The supporting cast is the part you’ll want to write down: Maya Hawke, Julia Fox, King Princess, Ziwe, Ben Marshall, Molly Ringwald and LeVar Burton. The original Travis Braun script topped the 2024 Black List, with Gluck rewriting. Universal’s marketing pitch, in their own words: “If we don’t act now, love will leave theaters forever.” Honestly, they might be right.
9. ‘The End of Oak Street’ (August 14)
This is the one I’m most curious about. David Robert Mitchell has not released a film since “Under the Silver Lake” in 2018; before that, he made “It Follows.” “The End of Oak Street” stars Anne Hathaway and Ewan McGregor as parents on a suburban block who are uprooted by a mysterious cosmic event and transported to an unknown destination, where the family’s survival depends on staying together.
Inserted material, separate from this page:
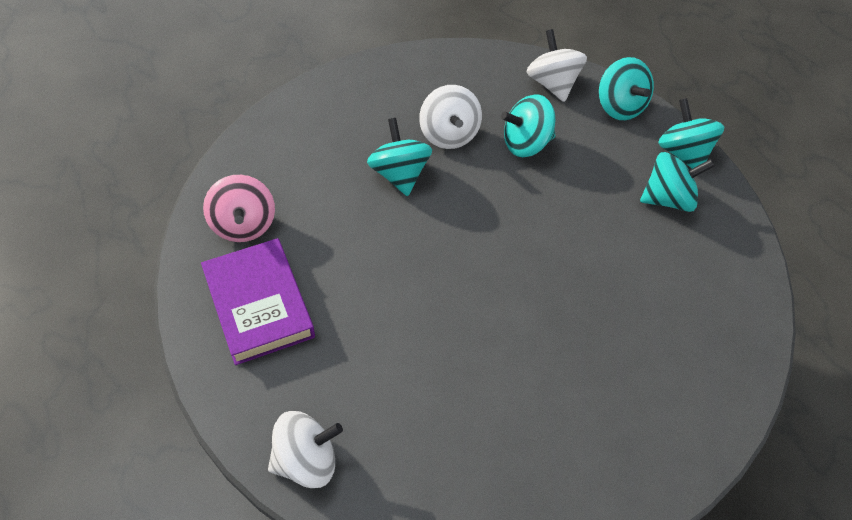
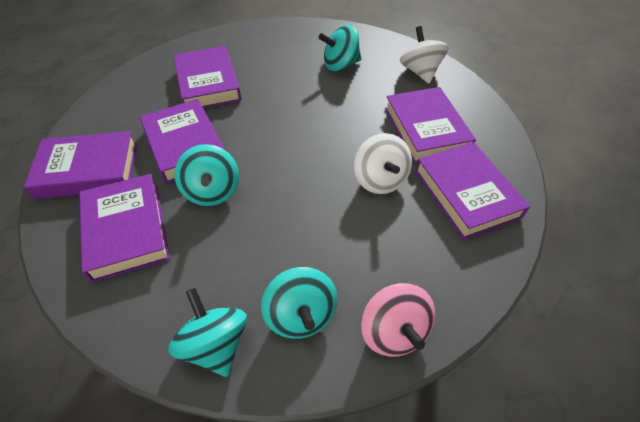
purple book: [201,238,315,365] = 1 -> [24,131,137,199] [80,174,170,282] [140,99,225,184] [174,46,241,108] [385,87,476,163] [415,142,530,240] = 6
turquoise spinning top: [367,118,432,196] [501,94,556,157] [599,57,654,120] [640,152,714,212] [658,98,724,169] = 5 -> [168,288,247,377] [174,144,239,206] [261,267,337,339] [318,25,361,71] = 4
white spinning top: [268,411,343,488] [419,85,482,149] [527,29,587,102] = 3 -> [354,133,412,194] [400,26,449,84] = 2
The teaser ends on what looks like a dinosaur. I have no idea what kind of movie this is. I love that.
JJ Abrams produces under Bad Robot. Michael Giacchino is scoring. Hathaway is having an absurd 2026 (“Mother Mary,” “The Devil Wears Prada 2,” “The Odyssey,” this and “Verity” in October), and McGregor circling back to sci-fi is always worth attention.
10. ‘The Dog Stars’ (August 28)
Ridley Scott directing a post-apocalyptic survival film is a sentence I forget I want to read until I read it again. “The Dog Stars,” adapted by Mark L. Smith (“The Revenant”) from Peter Heller’s 2012 novel, follows Hig (Jacob Elordi), a former civilian pilot living in an abandoned airport hangar with his dog after a flu pandemic has wiped out most of humanity. He spends his days flying perimeter checks in his Cessna and missing his late wife. Then a faint radio transmission cuts through, and he sets out to find what’s on the other end.
Josh Brolin plays Bangley, a gun-toting ex-Marine and Hig’s companion, with Margaret Qualley as Cima, a young medic Hig meets along the way. Guy Pearce, Benedict Wong, and Allison Janney round out the ensemble. Scott is 88 and has zero interest in slowing down (“Gladiator II” came out in 2024). August 28 closes the summer slate, which is around the time most of us are finally admitting summer is over. A good month for an end-of-the-world story.
All ten films arrive between June 12 and August 28. IMAX 70mm tickets for “The Odyssey” have been selling out since they first went on sale in July 2025, so if that’s the screening you want, check Fandango sooner rather than later. For everything else, all you really need is a free night and a theater screen big enough to do the summer justice.